Je suis le premier à convenir de l’intérêt limité de son œuvre et suis pareillement énervé par le discours nous le présentant comme un génie absolu. Néanmoins, son œuvre lui a survécu et nous pouvons penser que cela n’est pas seulement dû à ses idolâtres. J’émets donc l’hypothèse que cet intérêt n’est pas dans son œuvre, mais dans la manière dont Vian l'a réalisée, ou plus exactement, délaissée, et la trace de ce geste se trouve dans son œuvre bâclée. Cela ne va pas bien loin, j’en conviens de très bonne grâce.

En fait, cela aboutit au procès du dilettante. Le réquisitoire semble implacable : « le manque d'attachement au fond ». Et si ce dernier est vaseux, nous faut-il à tout prix jouer les carpes et rester tapis dans les tréfonds, ou, truites, bondir légèrement hors de l’eau, jouant avec les reflets du soleil à la surface. Quelque chose entre Apollinaire et Schubert ? Sautillant de Schubert à Wagner (un petit pas pour moi, mais quel bond…) : entre les Ondines et Alberich ? Wotan lui a choisi, et que brûle Walhalla et s’effondre le pouvoir des dieux ! Wagner certes archétype de l’intransigeance artistique mais aussi un homme très, et trop, humain. Ne faut-il pas un peu de Sachs pour supporter Tristan ?

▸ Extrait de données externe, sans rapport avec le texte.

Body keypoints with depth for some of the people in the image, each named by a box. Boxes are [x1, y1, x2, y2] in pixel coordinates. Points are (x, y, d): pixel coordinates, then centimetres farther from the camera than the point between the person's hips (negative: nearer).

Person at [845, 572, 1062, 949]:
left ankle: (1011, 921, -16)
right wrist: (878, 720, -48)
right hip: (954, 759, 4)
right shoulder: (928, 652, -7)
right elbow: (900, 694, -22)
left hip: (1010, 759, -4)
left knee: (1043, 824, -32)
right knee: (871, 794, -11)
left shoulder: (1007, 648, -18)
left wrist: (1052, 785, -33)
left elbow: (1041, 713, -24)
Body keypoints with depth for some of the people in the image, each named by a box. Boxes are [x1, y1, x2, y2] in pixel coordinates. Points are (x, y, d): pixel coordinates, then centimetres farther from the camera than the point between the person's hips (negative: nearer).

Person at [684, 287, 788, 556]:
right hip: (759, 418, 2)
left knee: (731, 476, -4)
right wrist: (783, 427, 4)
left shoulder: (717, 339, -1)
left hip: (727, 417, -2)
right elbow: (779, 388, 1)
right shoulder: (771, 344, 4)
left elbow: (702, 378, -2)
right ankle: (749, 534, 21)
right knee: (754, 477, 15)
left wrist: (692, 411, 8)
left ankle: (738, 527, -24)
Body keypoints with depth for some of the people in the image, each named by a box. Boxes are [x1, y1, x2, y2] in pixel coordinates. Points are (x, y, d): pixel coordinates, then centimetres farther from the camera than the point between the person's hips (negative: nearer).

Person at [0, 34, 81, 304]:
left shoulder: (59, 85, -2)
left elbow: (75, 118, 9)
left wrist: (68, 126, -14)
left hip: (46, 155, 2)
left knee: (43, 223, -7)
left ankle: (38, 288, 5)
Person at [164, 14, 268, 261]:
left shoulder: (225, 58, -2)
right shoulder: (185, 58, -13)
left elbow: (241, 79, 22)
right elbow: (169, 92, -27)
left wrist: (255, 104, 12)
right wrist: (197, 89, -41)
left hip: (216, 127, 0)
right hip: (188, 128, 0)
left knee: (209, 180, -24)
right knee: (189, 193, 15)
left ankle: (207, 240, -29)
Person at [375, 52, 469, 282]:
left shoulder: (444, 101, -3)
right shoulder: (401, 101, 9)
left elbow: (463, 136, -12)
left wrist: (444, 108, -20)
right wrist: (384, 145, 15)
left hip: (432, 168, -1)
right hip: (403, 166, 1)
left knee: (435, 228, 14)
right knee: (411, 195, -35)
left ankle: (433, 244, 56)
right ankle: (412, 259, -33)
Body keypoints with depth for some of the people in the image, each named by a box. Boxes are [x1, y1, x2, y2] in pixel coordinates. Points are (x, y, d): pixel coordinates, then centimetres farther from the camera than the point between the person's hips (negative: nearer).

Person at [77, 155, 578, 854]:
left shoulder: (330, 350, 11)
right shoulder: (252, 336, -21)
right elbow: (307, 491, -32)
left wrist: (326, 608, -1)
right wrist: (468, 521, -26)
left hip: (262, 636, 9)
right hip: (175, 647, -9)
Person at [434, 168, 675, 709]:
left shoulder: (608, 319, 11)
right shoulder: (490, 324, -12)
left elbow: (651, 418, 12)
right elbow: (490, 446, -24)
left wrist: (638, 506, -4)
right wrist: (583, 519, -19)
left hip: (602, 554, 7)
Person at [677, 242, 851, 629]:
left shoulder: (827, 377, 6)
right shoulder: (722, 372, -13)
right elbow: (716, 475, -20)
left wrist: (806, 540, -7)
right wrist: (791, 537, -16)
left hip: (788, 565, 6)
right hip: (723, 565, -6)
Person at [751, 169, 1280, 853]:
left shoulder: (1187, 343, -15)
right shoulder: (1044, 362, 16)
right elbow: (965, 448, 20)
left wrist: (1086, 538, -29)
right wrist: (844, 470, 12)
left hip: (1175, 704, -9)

Pour faire référence à des billets du blog, quel est le coup de génie de Soljénitsyne avec sa Journée d'Ivan Denissovitch ? Ce n’est pas d’avoir construit un argumentaire implacable mais de nous avoir donné à voir avec des yeux simples, sans regard politique, religieux ou artistique.

8. Le mardi 9 juillet 2013, 15:11 par Ernesto Palsacapa

Oui, l'écume des jours, j'avais bien aimé, sans plus, à l'adolescence, mais, contrairement à d'autres auteurs que l'on est supposé lire à cet âge de la vie, je ne m'y suis jamais replongé et rien ne m'a jamais tenté de le faire... c'est un signe.

9. Le mercredi 10 juillet 2013, 15:27 par Saint Chaffre

Il y a aussi des lecteurs dilettantes et des lectures dilettantes.